UK commercial property provides the top 12-month returns for investors

27th November 2014


Of all the key asset classes UK Commercial Property has delivered the best investment returns over the past year according to a report from Lloyds.

The latest Lloyds Bank Private Banking Assetwatch report, which tracks the value of UK Shares, Global Equities, UK Bonds, International Bonds, Cash, UK Residential Property, Commodities, Precious Metals and UK Commercial Property found that the latter category grew by 20.1% in the year to October, the highest among the nine asset classes.

Investment returns on UK Commercial Property have been boosted by falling yields, as investor confidence improves; whilst the continuing economic recovery has lifted rental growth.

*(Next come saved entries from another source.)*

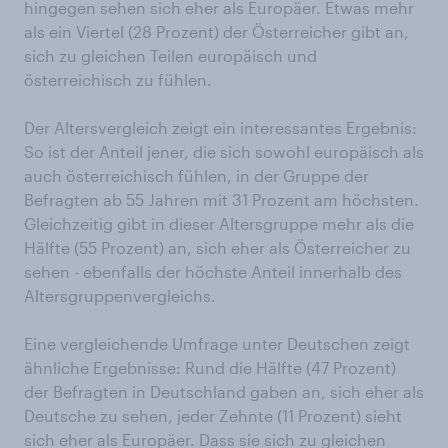
hingegen sehen sich eher als Europäer. Etwas mehr
als ein Viertel (28 Prozent) der Österreicher gibt an,
sich zu gleichen Teilen europäisch und
österreichisch zu fühlen.
Der Altersvergleich zeigt ein interessantes Ergebnis:
So ist der Anteil jener, die sich sowohl europäisch als
auch österreichisch fühlen, in der Gruppe der
Befragten ab 55 Jahren mit 31 Prozent am höchsten.
Gleichzeitig gibt in dieser Altersgruppe mehr als die
Hälfte (55 Prozent) an, sich eher als Österreicher zu
sehen - ebenfalls der höchste Anteil innerhalb des
Altersgruppenvergleichs.
Eine vergleichende Umfrage unter Deutschen zeigt
ähnliche Ergebnisse: Rund die Hälfte (47 Prozent)
der Befragten in Deutschland gaben an, sich eher als
Deutsche zu sehen, jeder Zehnte (11 Prozent) sieht
sich eher als Europäer. Dass sie sich zu gleichen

Ashish Misra, head of investment policy at Lloyds Bank Private Banking, said: “Investment returns on UK Commercial Property have been boosted as investor confidence has improved on the back of a positive economic outlook. Recovery in both the occupier and investments markets has been in full swing for much of the past two years raising demand, and with supply slow to respond, driving up rental growth and capital values. Whilst demand in London has driven returns for much of the period, recovery in the regions appears to be coming through more strongly now as well.”

But the report highlighted that the overall average annual return for the nine key asset classes has edged down from 4.6% in October 2013 to 3.9% in October 2014.

For their part Global Equities rose to a record monthly high in October providing returns, as measured by the MSCI World Total Returns Index, of 12.8% in the past year – the second highest in the review. Although global economic activity has been moderate, the study found that the distribution of the growth has been uneven; with a quickening pace in the US and UK, slowdown in the Eurozone and little change in China. The European Central Bank’s further cut to its interest rates and intended purchases of asset-backed securities to stimulate the Eurozone economy are likely to have been supportive.

After Commercial Property and Global Equities, the largest returns were in UK Residential Property, up 11.3%.

Investors in Precious Metals and Commodities have however been left nursing some hefty losses after enduring respective falls of 17.8% and 4.9%. During the period, the price of gold fell by 11.9% and silver by 10.5%.

But on the agricultural side coffee delivered the largest commodity price rise, after soaring by a massive 76.1%. Rising supply side pressures resulting from the worst drought in 50 years in Brazil, the leading coffee producing nation, have underpinned the marked increase in prices. In contrast, soft wheat was the worst performing commodity, recording a 34.9% price decline. Crude oil, corn, soya beans, heating oil and hard wheat also recorded price declines in the range of 16% to 27.5% based on expectations of increased supply. On the other hand, there were price increases in zinc, up 20.7%, aluminium which is 13.3% better, and cocoa, up 9.5%.

Over the past year, total returns – based on house price growth and rents – from UK Residential Properties grew by 11.3%, driven by average house prices rising by 7.6% and returns on private rents growing by 3% between October 2013 and October 2014.